I am determined this year to get all the christmas presents I want to get for everybody.

Thinking/speaking/acting positively.
In an attmept to be funny I find myself being way more negative than I actually mean to be. I'm a good person! I can do it! There is always hope! Crap like that.

Salad
Who knew?

Bond Theme songs
Shirley Bassey is the tits.

07 December 2006

it's 10:30am and I'm already bored.

Last night was the theater's Holiday party. It was really lovely. Everyone got all shined up and skirtey and jackety and gave out awards and did jokes and ate sandwiches from Subway and the theater looked magical. I called it "Nerd Prom" because I am a jerk. I didn't drink at first because I had to slip out and do a show at a different theater for an hour during the party and I never drink before shows. (Ok, maybe once or twice. Not if I can help it, though.) When I came back to the party the keg was kicked and everyone was faced. I don't think I've ever been behind like that before. I didn't really drink much after that, I just hung around and enjoyed watching people bumping into each other and trying to make out (and missing).

My outfit was pretty kickin. I dont know if I'll get pix, but I am happy with the result of wearing a 10 year old skirt as a dress and a long filmy top. I won't be self-deprecating about this one. It looked nice.

I only had a salad for lunch yesterday and didn't eat anything last night because I didn't want to get my face all sandwichy. My blood sugar was a little wackadoo but I didn't drop dead. I ate a huge breakfast this morning. I know you were worried.

05 December 2006

Dilemma

Last night I saw someone I might have known on the subway. I had a hard time seeing his face because of the way he was angling himself, but I am pretty sure it was him. It may not have been. I could have easily gotten up in his face so we could have a conversation. The dilemma is: do I ignore him and miss out on a pleasant conversation to speed my ipodless journey, or interrupt his reading so we could both face the fact that his fly was wide open.
It was probably not him, though, is my thinking.

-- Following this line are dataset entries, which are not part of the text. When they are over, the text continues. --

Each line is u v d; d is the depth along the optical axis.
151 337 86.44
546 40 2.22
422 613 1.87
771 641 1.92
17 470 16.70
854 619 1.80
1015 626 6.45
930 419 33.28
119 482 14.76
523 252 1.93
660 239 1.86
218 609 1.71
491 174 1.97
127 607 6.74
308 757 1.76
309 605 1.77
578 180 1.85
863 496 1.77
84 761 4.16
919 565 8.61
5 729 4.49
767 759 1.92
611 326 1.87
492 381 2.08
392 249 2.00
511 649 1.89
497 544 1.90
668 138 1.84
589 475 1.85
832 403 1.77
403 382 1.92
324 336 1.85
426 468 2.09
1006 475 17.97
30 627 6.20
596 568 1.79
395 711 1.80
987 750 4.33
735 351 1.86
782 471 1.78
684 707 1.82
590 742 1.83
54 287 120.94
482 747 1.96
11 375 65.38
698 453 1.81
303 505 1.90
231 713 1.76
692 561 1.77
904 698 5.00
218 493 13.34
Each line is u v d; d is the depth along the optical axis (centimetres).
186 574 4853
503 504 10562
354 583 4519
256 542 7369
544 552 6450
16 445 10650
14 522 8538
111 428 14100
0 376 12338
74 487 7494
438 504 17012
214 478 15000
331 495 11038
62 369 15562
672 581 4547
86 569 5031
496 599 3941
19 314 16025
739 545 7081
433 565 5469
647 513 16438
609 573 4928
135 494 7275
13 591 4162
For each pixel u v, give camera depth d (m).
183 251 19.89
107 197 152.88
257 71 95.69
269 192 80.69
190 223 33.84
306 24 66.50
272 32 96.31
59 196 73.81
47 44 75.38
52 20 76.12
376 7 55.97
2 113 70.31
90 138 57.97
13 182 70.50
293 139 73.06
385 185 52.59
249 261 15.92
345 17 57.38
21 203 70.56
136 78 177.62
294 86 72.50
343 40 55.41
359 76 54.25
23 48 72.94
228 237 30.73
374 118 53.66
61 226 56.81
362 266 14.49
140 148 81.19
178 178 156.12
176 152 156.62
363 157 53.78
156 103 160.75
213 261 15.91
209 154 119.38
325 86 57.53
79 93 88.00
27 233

One of the things I've learned but have yet to apply in my life is, always say hello. And-if accidentally wear too much cleavage, lay off the sourdough pretzels.

04 December 2006

lalala

My aol avatar is a gnome. Gnomes make me laugh for no reason. I hope that's ok.
I am going to a pub quiz tonight to cough on people. I've never been. I imagine I will be out of my depth and congested. I will probably also have a fun time.
My cousin had her 8th baby just now. yay.